When Doug Akagi was just 31 years old, he started to notice some troubling symptoms. He couldn’t seem to catch his breath while working out.
“I felt like I was out of shape,” he said. “I was just getting winded really fast whenever I did any type of exercise.”
After a year of seeing various specialists and digging into his family medical history, Doug was finally referred to a pulmonary hypertension specialist at LDS Hospital.
“They ran one test, and I finally had my diagnosis,” he said.
Akagi was 32 years old, with two small children under the age of 4, when he was diagnosed with pulmonary hypertension.
“For me, it was hereditary,” said Akagi, whose mother passed away from the same condition when Doug was three years old.
Over the 12 months of searching for answers and a diagnosis, Akagi’s condition had deteriorated significantly.
“After I was admitted to LDS Hospital, the doctors told me if I went home at that point I probably wouldn’t live for a month,” he said. “It was pretty shocking.”
For the next four weeks, doctors monitored Akagi’s condition, trying various medications to help stabilize his condition and improve his symptoms. Four weeks later, he was released from the hospital. Although the prognosis was fairly bleak at that time, Akagi did his best to move forward and live life as best as he could with his condition.
Unfortunately, over the years, things just continued to get worse and worse.
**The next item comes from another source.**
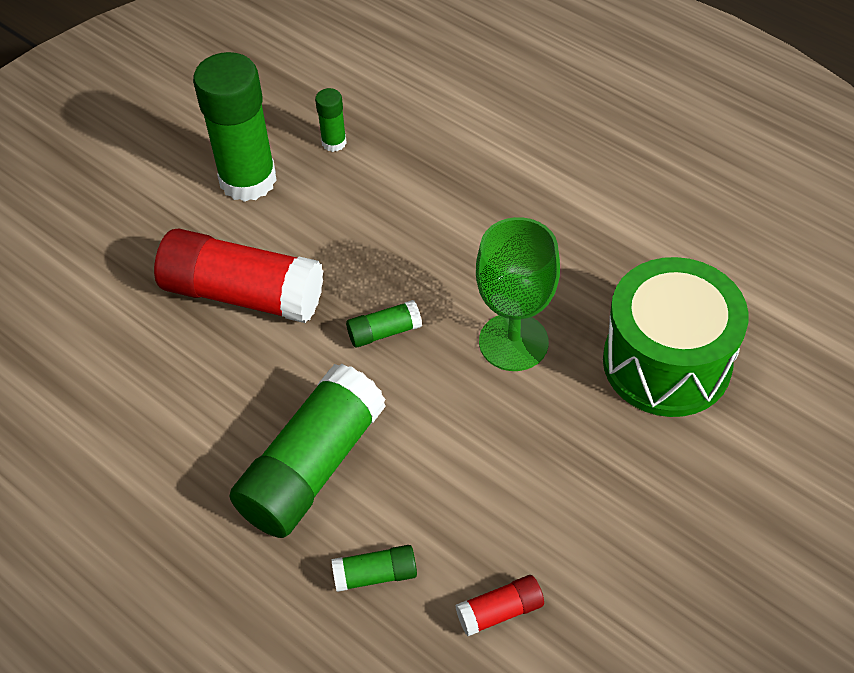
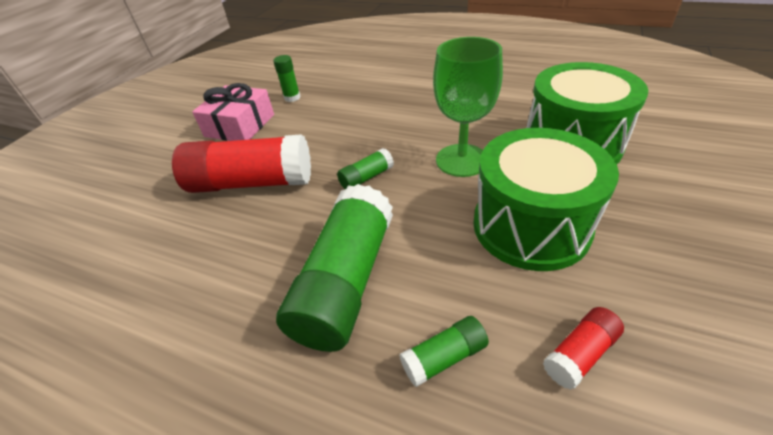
camera: 15 degrees left, 10 degrees down
(248, 180) = (240, 125): green glue stick -> pink gift
(539, 464) = (530, 226): none -> green drum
“About eight years after my diagnosis, the pulmonary hypertension was getting really bad,” Akagi said. “It was time to make a decision. Either go through all the testing to get on the lung transplant list or continue down the road I was on.”
Akagi chose to undergo the testing required for transplant eligibility. Luckily, the testing showed he was eligible for a transplant, and he was put on the lung transplant list.
At that point, I knew if I didn’t try for a transplant, I wouldn’t have lived for more than a year.
On September 27, 2011—just three weeks after being added to the transplant list—Doug got a phone call. It was go time.
“That was a shock,” he said. “When I first got on the list, the transplant doctors told me I would likely have to wait for at least six months because lungs are so rare.”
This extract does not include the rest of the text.